Anonymous Sudan is a hacker group that began its activities in January 2023. It became known for carrying out Distributed Denial of Service (DDoS) attacks by flooding websites and other online services with so much traffic to overwhelm and destabilise them. Said to be neither ‘anonymous’ nor ‘Sudanese’, Anonymous Sudan borrowed its name from the hacktivist movement ‘Anonymous’ though it had no links with the group and was suspected to originate from Russia due to its attacks on Ukrainian targets.

It has now come to light that the ‘Sudan’ in the group’s name refers to the country of origin of the two hackers. The brothers, Ahmed Omer (27) and Alaa Omer (22), are said to have conducted over 35,000 attacks in various countries and even targeted big-name companies like Netflix, PayPal, Microsoft 365 suite, X (formerly Twitter) and even ChatGPT.

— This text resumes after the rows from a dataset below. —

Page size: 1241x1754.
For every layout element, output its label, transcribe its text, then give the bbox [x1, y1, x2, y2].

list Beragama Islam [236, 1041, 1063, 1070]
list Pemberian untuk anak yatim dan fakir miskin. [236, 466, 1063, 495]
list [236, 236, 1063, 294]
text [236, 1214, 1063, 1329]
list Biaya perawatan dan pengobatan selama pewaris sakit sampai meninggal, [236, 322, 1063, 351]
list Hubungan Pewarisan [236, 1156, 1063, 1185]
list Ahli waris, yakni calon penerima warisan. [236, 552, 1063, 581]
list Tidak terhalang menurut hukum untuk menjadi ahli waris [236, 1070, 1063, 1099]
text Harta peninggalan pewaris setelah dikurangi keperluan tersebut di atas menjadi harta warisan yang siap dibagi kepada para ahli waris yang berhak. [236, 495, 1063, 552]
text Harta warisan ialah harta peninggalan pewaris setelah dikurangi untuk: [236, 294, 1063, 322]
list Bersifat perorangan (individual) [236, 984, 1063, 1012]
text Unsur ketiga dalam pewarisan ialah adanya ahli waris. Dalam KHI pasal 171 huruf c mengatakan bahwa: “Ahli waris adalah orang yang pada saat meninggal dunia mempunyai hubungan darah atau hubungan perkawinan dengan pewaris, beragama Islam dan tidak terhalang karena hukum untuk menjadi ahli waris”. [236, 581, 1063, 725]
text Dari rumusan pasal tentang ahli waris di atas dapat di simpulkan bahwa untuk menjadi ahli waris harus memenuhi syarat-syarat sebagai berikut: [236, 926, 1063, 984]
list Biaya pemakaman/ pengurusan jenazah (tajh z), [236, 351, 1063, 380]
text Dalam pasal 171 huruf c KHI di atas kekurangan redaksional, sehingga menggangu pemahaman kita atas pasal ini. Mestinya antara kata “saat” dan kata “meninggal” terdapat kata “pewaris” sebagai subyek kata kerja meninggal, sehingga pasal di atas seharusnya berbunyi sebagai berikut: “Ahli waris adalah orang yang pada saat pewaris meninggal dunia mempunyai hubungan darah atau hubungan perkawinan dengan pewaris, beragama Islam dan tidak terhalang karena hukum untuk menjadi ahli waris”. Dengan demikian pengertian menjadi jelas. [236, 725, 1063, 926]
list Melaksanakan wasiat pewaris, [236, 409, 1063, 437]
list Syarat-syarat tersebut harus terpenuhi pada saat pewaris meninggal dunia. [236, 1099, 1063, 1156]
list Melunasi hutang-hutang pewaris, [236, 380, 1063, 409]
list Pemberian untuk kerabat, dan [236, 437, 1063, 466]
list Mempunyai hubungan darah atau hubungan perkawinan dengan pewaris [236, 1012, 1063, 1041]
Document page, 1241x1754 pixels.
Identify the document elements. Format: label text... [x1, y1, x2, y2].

Their DDoS service was built by gaining access to numerous Virtual Private Servers  (VPS) through fake credentials. By using these servers to run programmes online, the brothers targeted specific parts of the websites (seven-layer attacks) rather than flooding whole sites with random data. This is more effective in bringing down a website as it involves using the VPS to send multiple requests to, for example, the login page or the checkout page so that this part of the site crashes, bringing down the whole website. 

Specifically, the brothers used Multiplexing to send many requests simultaneously through a single connection and pipelining to send multiple requests without waiting for a response from the target. 

In many cases, the attacks were politically motivated. For example, the attack on the X platform where the team wanted to pressure Elon Musk to provide Starlink access to Sudan. Last July, Anonymous Sudan struck Kenya’s e-Citizen platform, which Kenyans use to pay for almost all government services. The attack on the portal was also in retaliation for the government’s support of Rapid Support Forces (RSF) in Sudan. Anonymous Sudan is not the only hacker group to attack Kenya’s infrastructure. Medusa and Rhysida, two different ransomware groups, also attacked and divulged information after two government agencies (Kenya Airports Authority and Kenya Bureau of Standards)failed to pay the ransom demanded.

In the United States, the group also attacked hospital systems as retaliation for the bombing of hospitals in Gaza. Also, during the Hamas attacks of October 7 last year in Israel, the brothers targeted Israel’s missile alert system, leading to the suspicion that they worked closely with the attackers. Open AI was attacked due to its executive Tal Broda making comments supporting Israeli attacks in Gaza. The group had some failed attempts, for example, it tried to attack the London Internet Exchange. 

However, the attacks were not always ideologically motivated, as Anonymous Sudan sought to make money by selling its service on its Telegram channel. 

The two attackers are said to be in custody in the US after their operations were brought down in March this year. The Telegram group where they posted their statements also went silent in March. They have been officially indicted by a grand jury at a US federal court for attacking critical infrastructure both within and outside of the United States and are expected to go on trial soon.